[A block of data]
begin

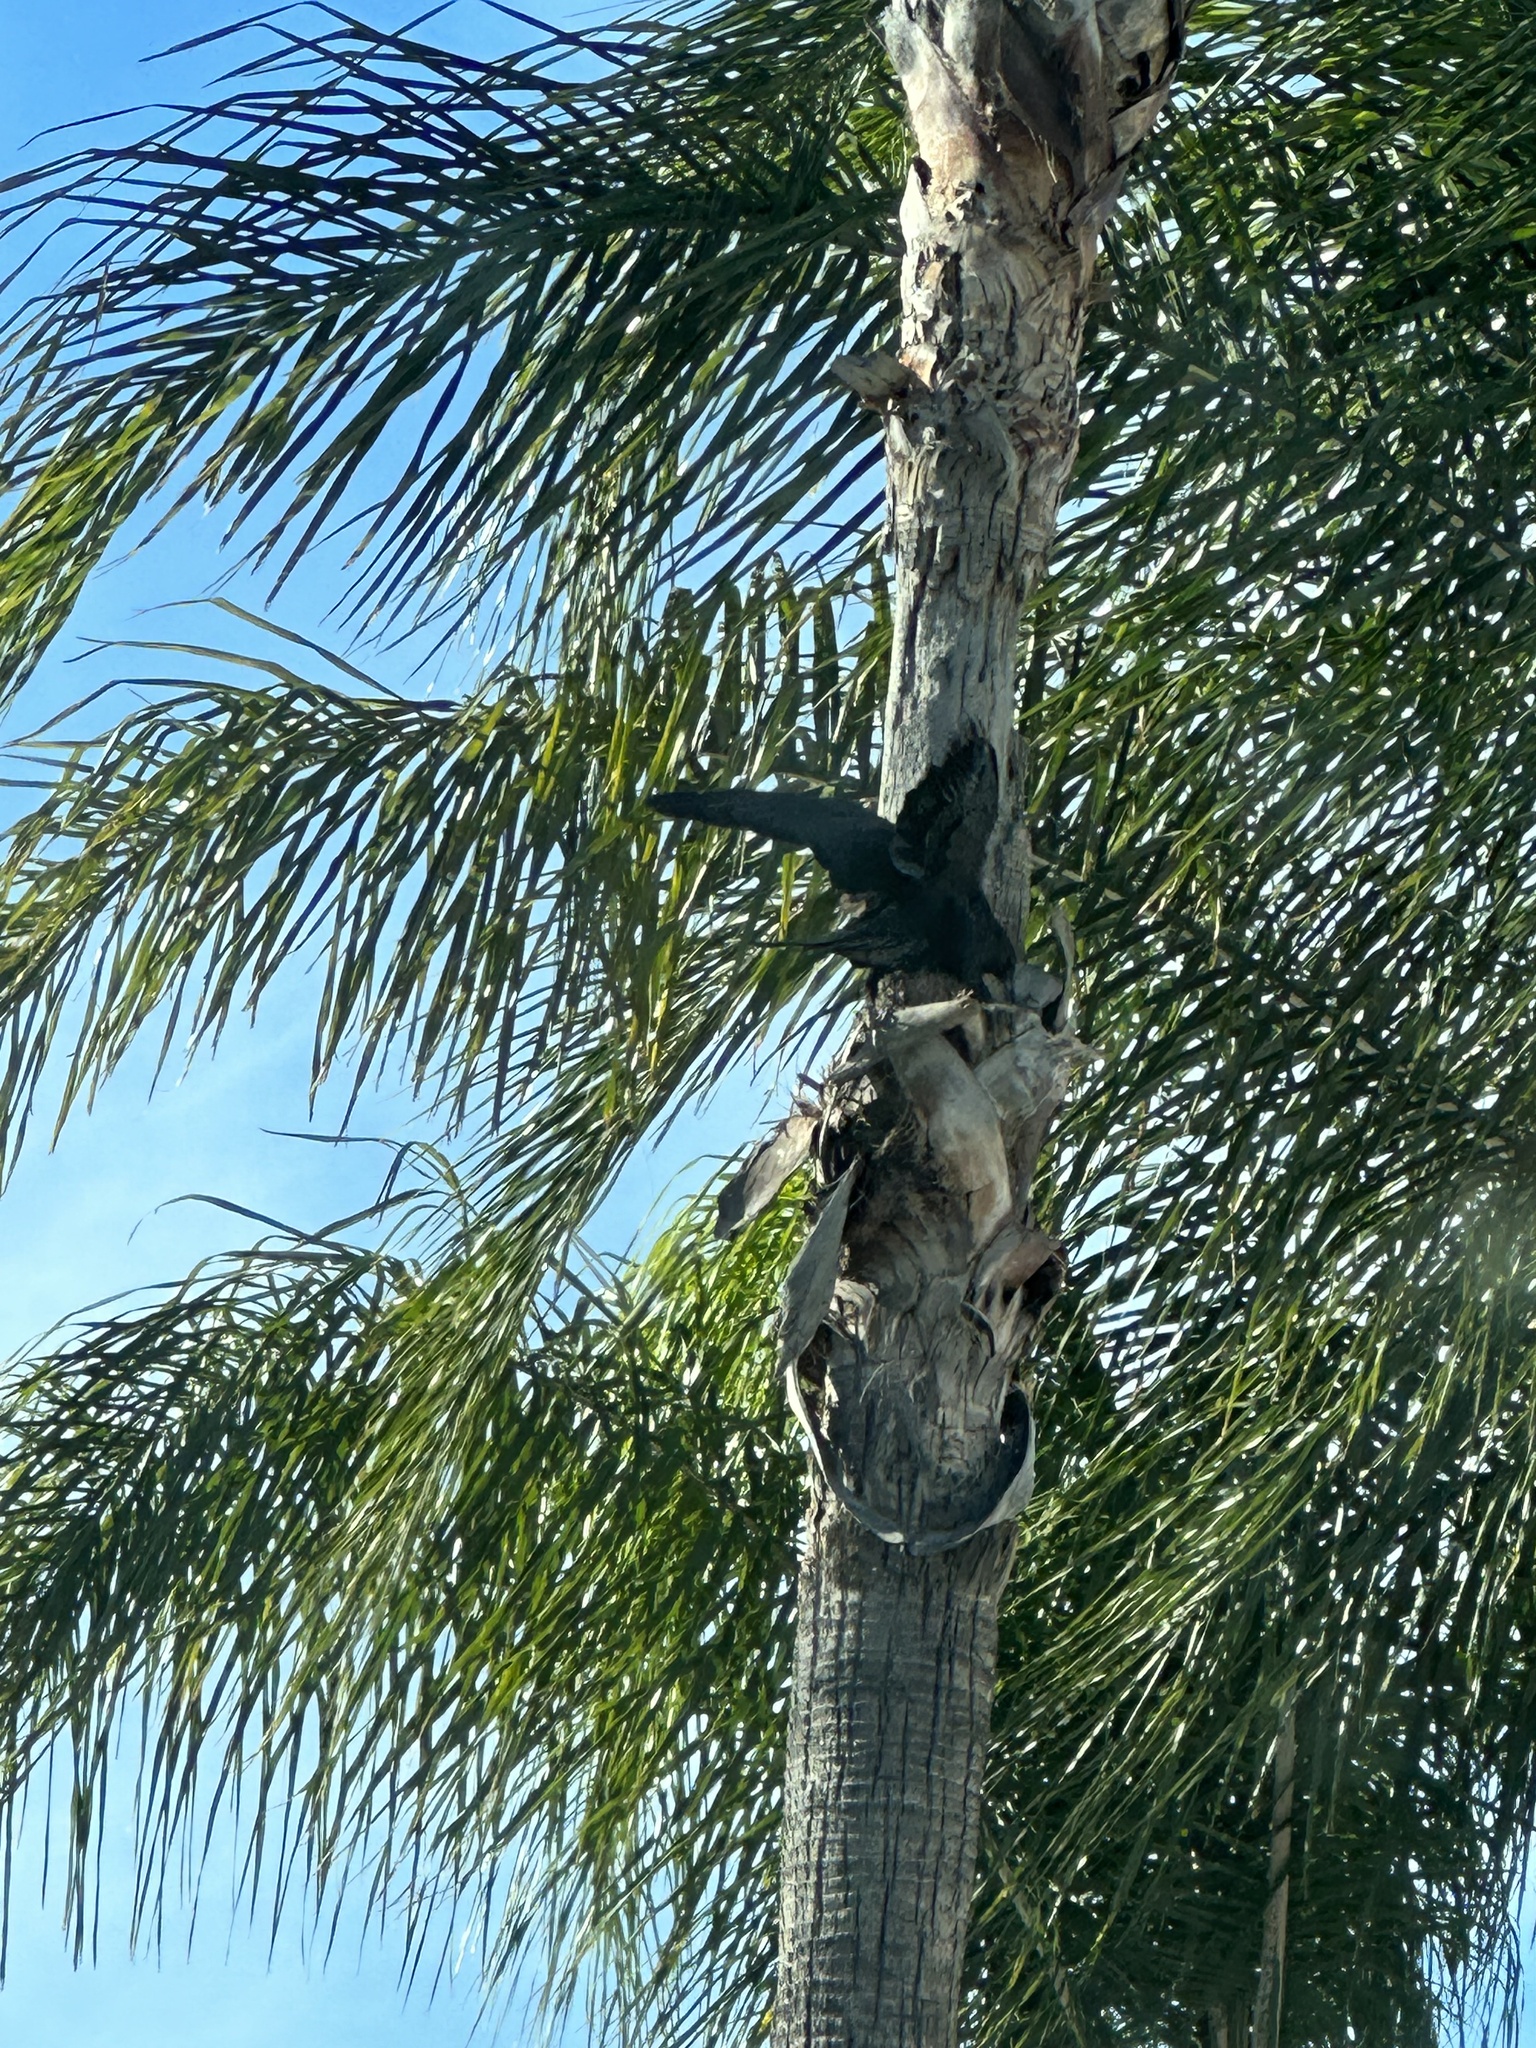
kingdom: Animalia
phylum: Chordata
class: Aves
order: Passeriformes
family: Corvidae
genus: Corvus
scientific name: Corvus corax
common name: Common raven
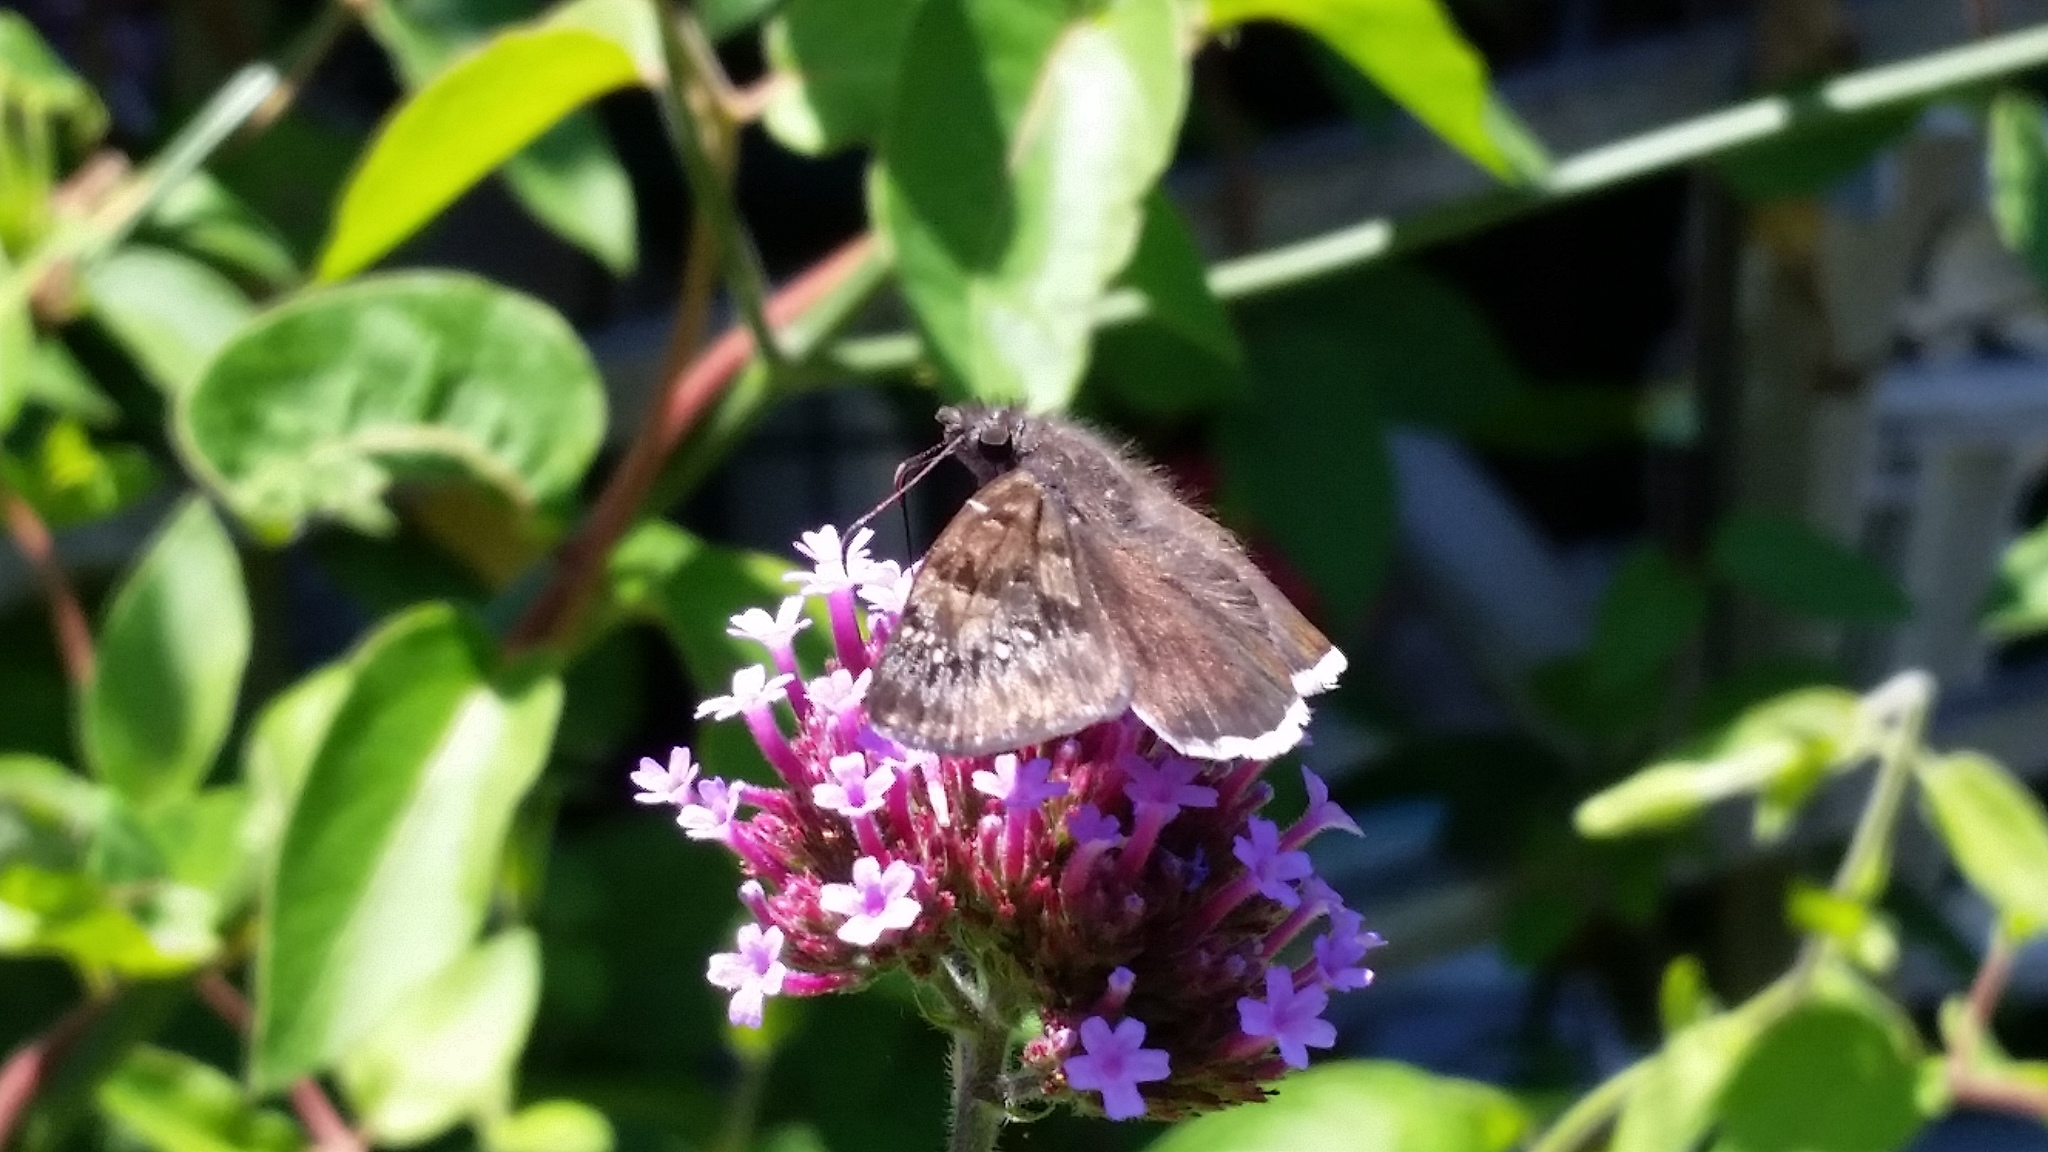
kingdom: Animalia
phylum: Arthropoda
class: Insecta
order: Lepidoptera
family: Hesperiidae
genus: Erynnis
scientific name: Erynnis tristis
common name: Mournful duskywing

end

→ **Short problem**
Reproduce the lines of the listing above, beginning with the line that contains "order: Lepidoptera" and continuing through the final line of the listing.

→ **Output of the task**
order: Lepidoptera
family: Hesperiidae
genus: Erynnis
scientific name: Erynnis tristis
common name: Mournful duskywing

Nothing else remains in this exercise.